By default, the results will be stored in the results directory (see project structure). However, you can choose a custom output_dir and plug it into the get_results() function.
The results of information extraction using binary classification are stored at {img_number}_predicted.txt and the results of information extraction using digit classification are stored at {img_number}_bonus_predicted.txt
Firstly, the image goes through the following steps:
- Normalization
- Sharpening the image by weigth adding the Median Blurred and Gaussian Blurred versions of the image
- Thresholding
- Eroding (dilates the black borders)
- Canny Edge Detection
Then, we plug in the result into the cv2.findContours()
function and determine the contour with maximum area (which represents our sudoku).
At this point, we know the 4 corners of the sudoku rectangle. However, the rectangle might be rotated by a small degree to either side. An easy way to crop the sudoku in a straight manner is by calculating the necessary transformation using cv2.getPerspectiveTransform()
and applying it on our image with cv2.warpPerspective()
.
Since we know that our final image is of size 500x500 (after resizing, of course), and our sudoku consists of 9 rows and 9 columns, we can define the inside border lines which will determine each cell.
Overlaying the lines with the image should look like this:
Then, we iterate through consecutive horizontal and vertical lines to find the bounding points of each cell.
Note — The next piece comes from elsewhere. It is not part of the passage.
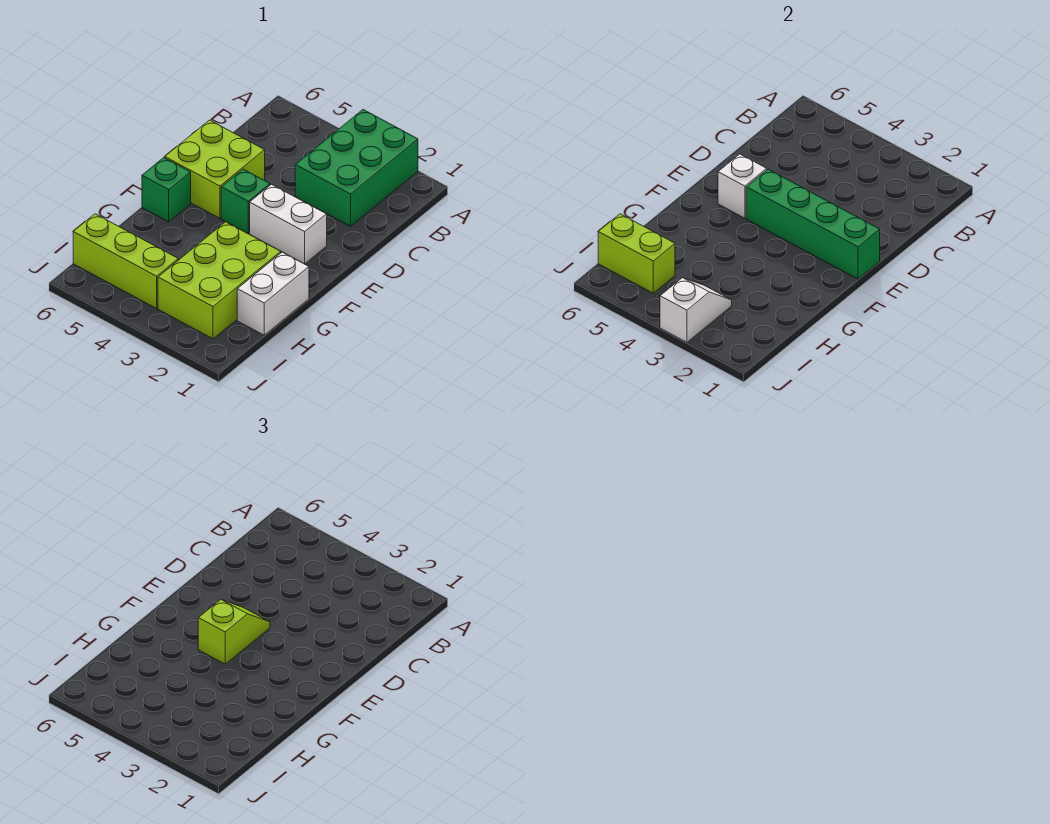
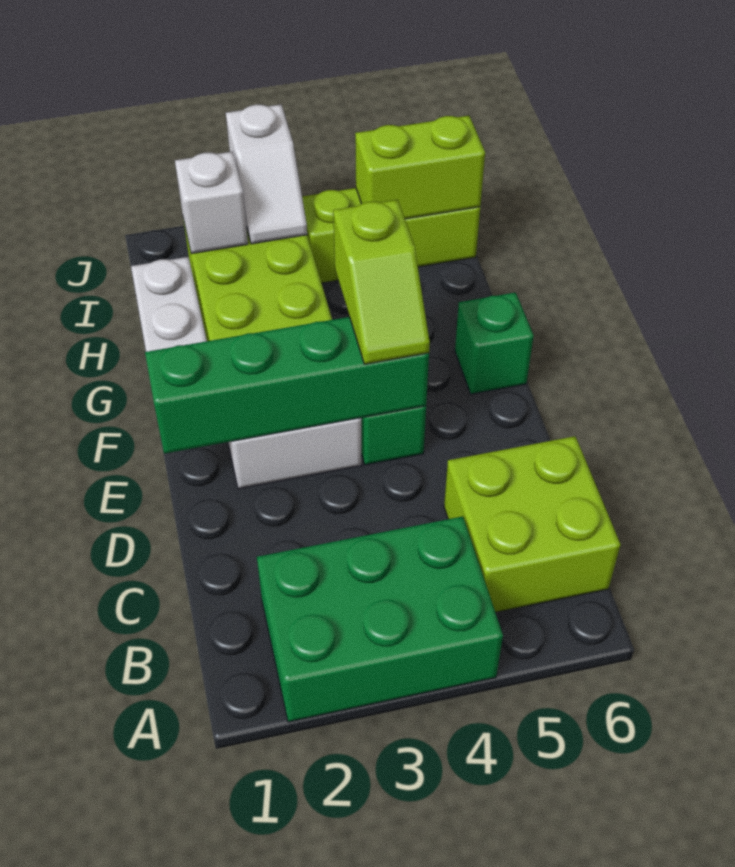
green brick A2:C3 level 1 -> green brick A2:B4 level 1
lime brick D5:E6 level 1 -> lime brick B5:C6 level 1
white brick E5 level 2 -> white brick I2 level 2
This sub-task consists of finding the bold lines which define the regions.
Due to the sample variation, I found it quite ineffective to apply filters and morphological operators that perfectly eliminate the thin lines while also keeping all the bold ones for each sample, even after normalization, thresholding, blurring, etc. Therefore, I chose to find the threshold separating the thin lines by the bold lines by doing the following:
- converting the image to grayscale and normalizing
- computing the mean value of all the lines and storing them in an array
- sorting the array and finding the biggest consecutive difference
- set the threshold as thea mean of the two elements that determined the biggest difference
Note: This approach correctly labeled the regions in all the training jigsaw images.
After calculating the coordinates of each line, I determined the bold ones and stored them into two matrices:
vertical_lines
and horizontal_lines
.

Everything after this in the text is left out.